Monday, August 4, 2008 - 3:20 PM

COS 6-6: May '72 was right: Universal diet partitioning by marine fish and squid

Axel G. Rossberg, IIASA


Sustainable levels of biodiversity are thought to be tightly linked to food-web architecture. Theoretical arguments suggest existence of a numerically small upper limit to the average number of trophic links per species, thus limiting species richness for a given probability of linking consumer-resources pairs. However, since link-strength distributions are empirically dominated by weak links, the concepts of link presence and absence are ill defined. This and other conceptual difficulties left empirical tests of the theory ambiguous. Our approach to test the theory relies on carefully analyzing the diets of sub-samples of the community, rather than trying to sample a complete community and its food web.
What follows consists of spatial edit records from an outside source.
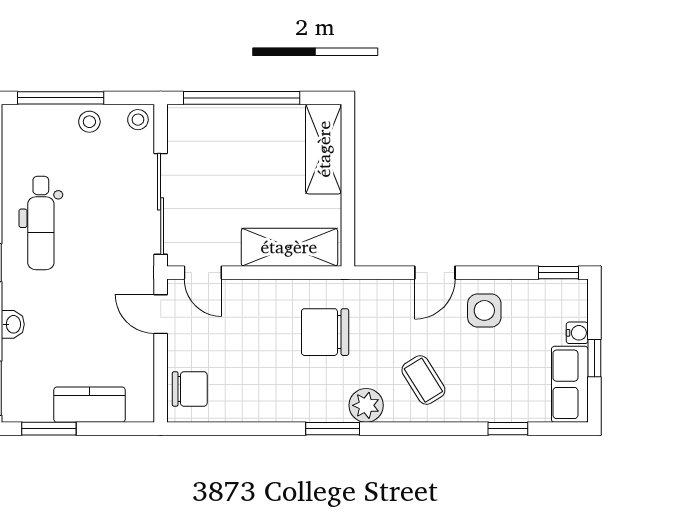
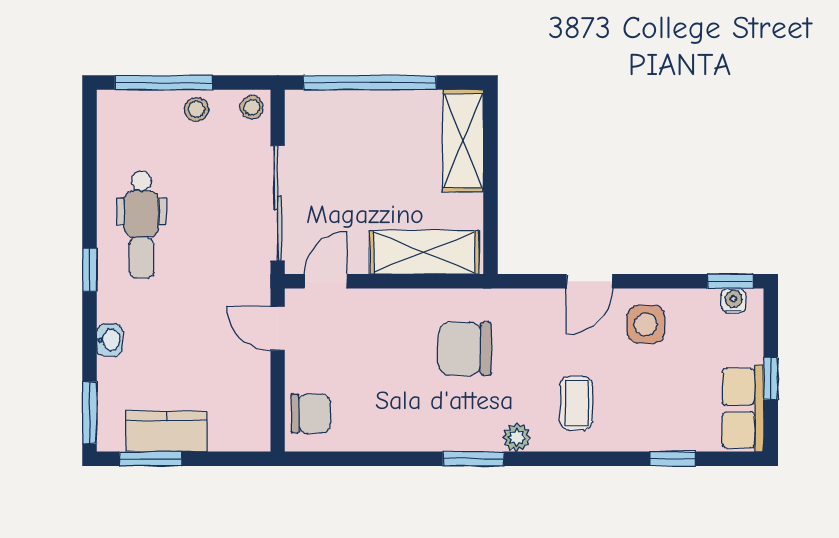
door: (203, 273) -> (326, 281), swing flipped
water cooler: (577, 333) -> (734, 301), moved, turned -90
coffee table: (423, 380) -> (577, 403), turned 32
kitchen counter: (89, 405) -> (166, 431), moved
plant: (366, 405) -> (517, 437), width x0.73, depth x0.73

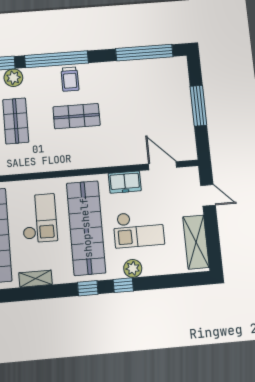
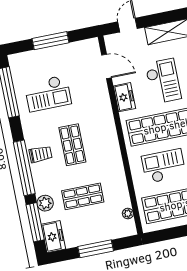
checkout: (138, 96) -> (48, 93), added
door: (163, 166) -> (107, 66), swing flipped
To obtain an upper bound for the number of links per species, we concentrated on high-level predators, which rather tend to be generalists, and measured the number of links per predator, which is always larger than the number of links per species.


For fish and squid in six large ocean communities, we determined diet partitioning functions (DPF) [Rossberg et al., J. Theor. Biol., 243(2), 261–272, 2006], i.e., the average number of species contributing more than a threshold fraction to a consumer's diet as a function of this threshold. We find that these empirical DPFs can be described by a universal functional form related to a power law. For a 1% threshold, the number of links per consumer is small (~ 8) even though the communities are large, thus confirming the theory. We argue that inconsistencies in link-thresholding and species resolution had led to earlier results to the contrary.  The power-law forms of the DPFs, but not their (very similar) exponents, are explained by a simple statistical theory.